食事を終え、ルダイ様をお風呂に入れ、着替えをご用意致しました。それを渡して要件がないかを尋ねました。
「お前が何者か…聞いてもいいか?」
「それはお嬢様の担任としてですか?それとも連合国SSSランク序列6位【夜叉】ルダイ・シルバーとしてですか?」
そう質問を返すと、目付きが変わり警戒されてしまいました。そうされるとからかいたくなるじゃないですか。

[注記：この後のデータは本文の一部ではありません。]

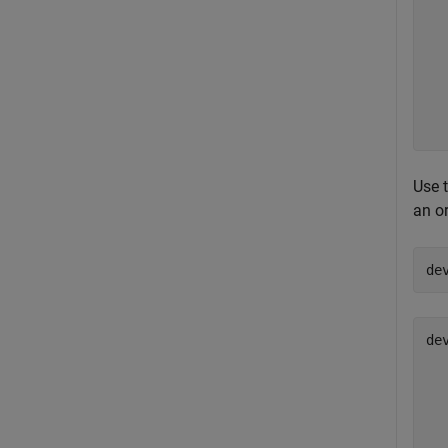
  
  
  
  
  
  
Use 
an o
de
de
  
  
  
  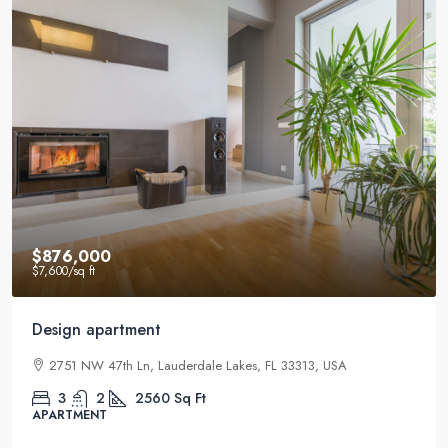
$540,000
$3,700
/sq ft
Renovated studio
2832 NE 25th Ct, Fort Lauderdale, FL 33305, USA
4
2
1200
Sq Ft
STUDIO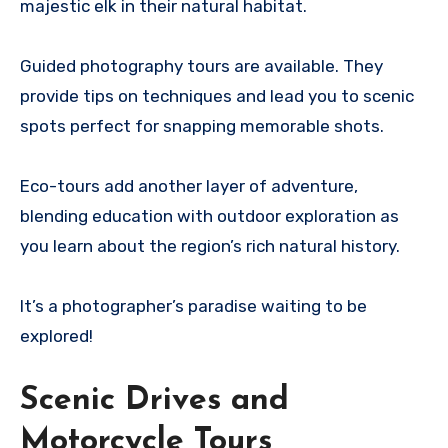
majestic elk in their natural habitat.
Guided photography tours are available. They
provide tips on techniques and lead you to scenic
spots perfect for snapping memorable shots.
Eco-tours add another layer of adventure,
blending education with outdoor exploration as
you learn about the region’s rich natural history.
It’s a photographer’s paradise waiting to be
explored!
Scenic Drives and
Motorcycle Tours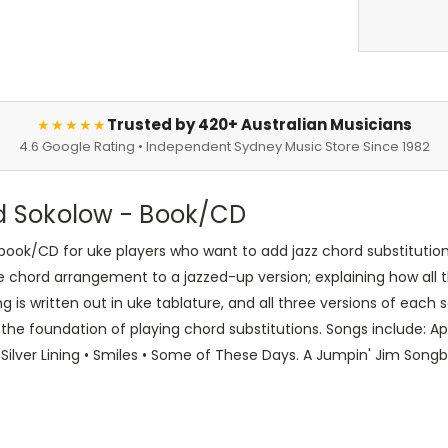
Trusted by 420+ Australian Musicians
★★★★★
4.6 Google Rating • Independent Sydney Music Store Since 1982
ed Sokolow - Book/CD
ook/CD for uke players who want to add jazz chord substitution 
e chord arrangement to a jazzed-up version; explaining how all t
 is written out in uke tablature, and all three versions of each 
the foundation of playing chord substitutions. Songs include: Ap
 Silver Lining • Smiles • Some of These Days. A Jumpin' Jim Song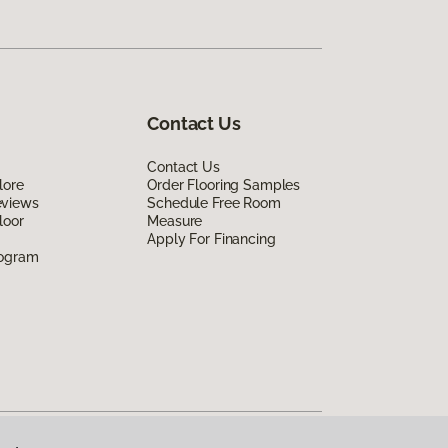
Contact Us
Contact Us
lore
Order Flooring Samples
eviews
Schedule Free Room
loor
Measure
Apply For Financing
rogram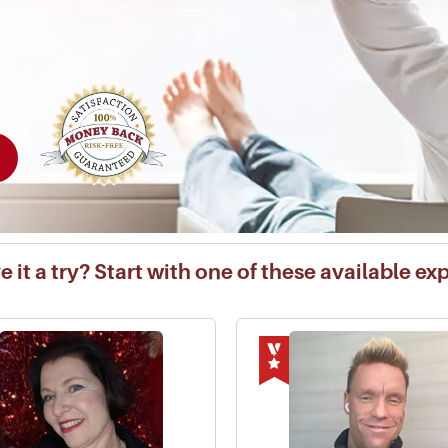
 it a try? Start with one of these available ex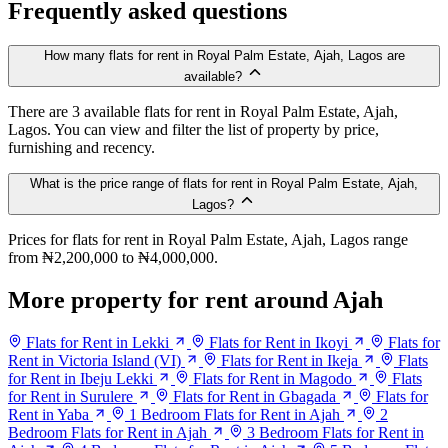
Frequently asked questions
How many flats for rent in Royal Palm Estate, Ajah, Lagos are
available?
There are 3 available flats for rent in Royal Palm Estate, Ajah,
Lagos. You can view and filter the list of property by price,
furnishing and recency.
What is the price range of flats for rent in Royal Palm Estate, Ajah,
Lagos?
Prices for flats for rent in Royal Palm Estate, Ajah, Lagos range
from ₦2,200,000 to ₦4,000,000.
More property for rent around Ajah
Flats for Rent in Lekki
Flats for Rent in Ikoyi
Flats for
Rent in Victoria Island (VI)
Flats for Rent in Ikeja
Flats
for Rent in Ibeju Lekki
Flats for Rent in Magodo
Flats
for Rent in Surulere
Flats for Rent in Gbagada
Flats for
Rent in Yaba
1 Bedroom Flats for Rent in Ajah
2
Bedroom Flats for Rent in Ajah
3 Bedroom Flats for Rent in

「お嬢様の担任になる方を調べないわけにはいかないじゃないですか。」
「はぁ担任として言ったつもりなんだがな。殺気をあれだけ放つやつがいると、心配だからな。」
「ふむ。そうですね。少し昔話でも致しましょうか。私はとある偉いところの御坊ちゃまでした。5歳のある日、魔力測定にて結果が出ませんでした。そのため、隠蔽しようと【幻魔の死森】の最深部に強制転移されました。」
「はぁ?」
「ですが私は死にたくありませんでした。情けか知りませんが小太刀を持たされました。そして近くにいた生き物を斬って、殺して、吊るして、かぶりつき、睡眠を忘れてひたすら生き続けました。泥水を啜ってでも生きてあいつらに復讐するその日までと。そして当時の王者であった血王竜が襲ってきたので一週間戦いました。最後は口の中に突っ込んで食道をズタズタにして首を刎ねました。そのドラゴンの骨を刀にして、また殺し続けた結果、その森の王として君臨したのです。」
「そして、ある日お嬢様と出会い使用人として働くことになったのです。」
そして闇ギルドマスターと出会い、暗殺技術を仕込まれて、そのマスターを暗殺し、マスターとして君臨しました。闇ギルドを解体して、今は暗殺専門のギルドとして連合国の裏家業を担っております。
「何も面白いことなんてなかったでしょう?」
「いや、ありすぎてコメントに困るんだが。」
頭を抱えたルダイ様だが、今日のあれが響いて眠くなられていたので、一礼して部屋から退出しました。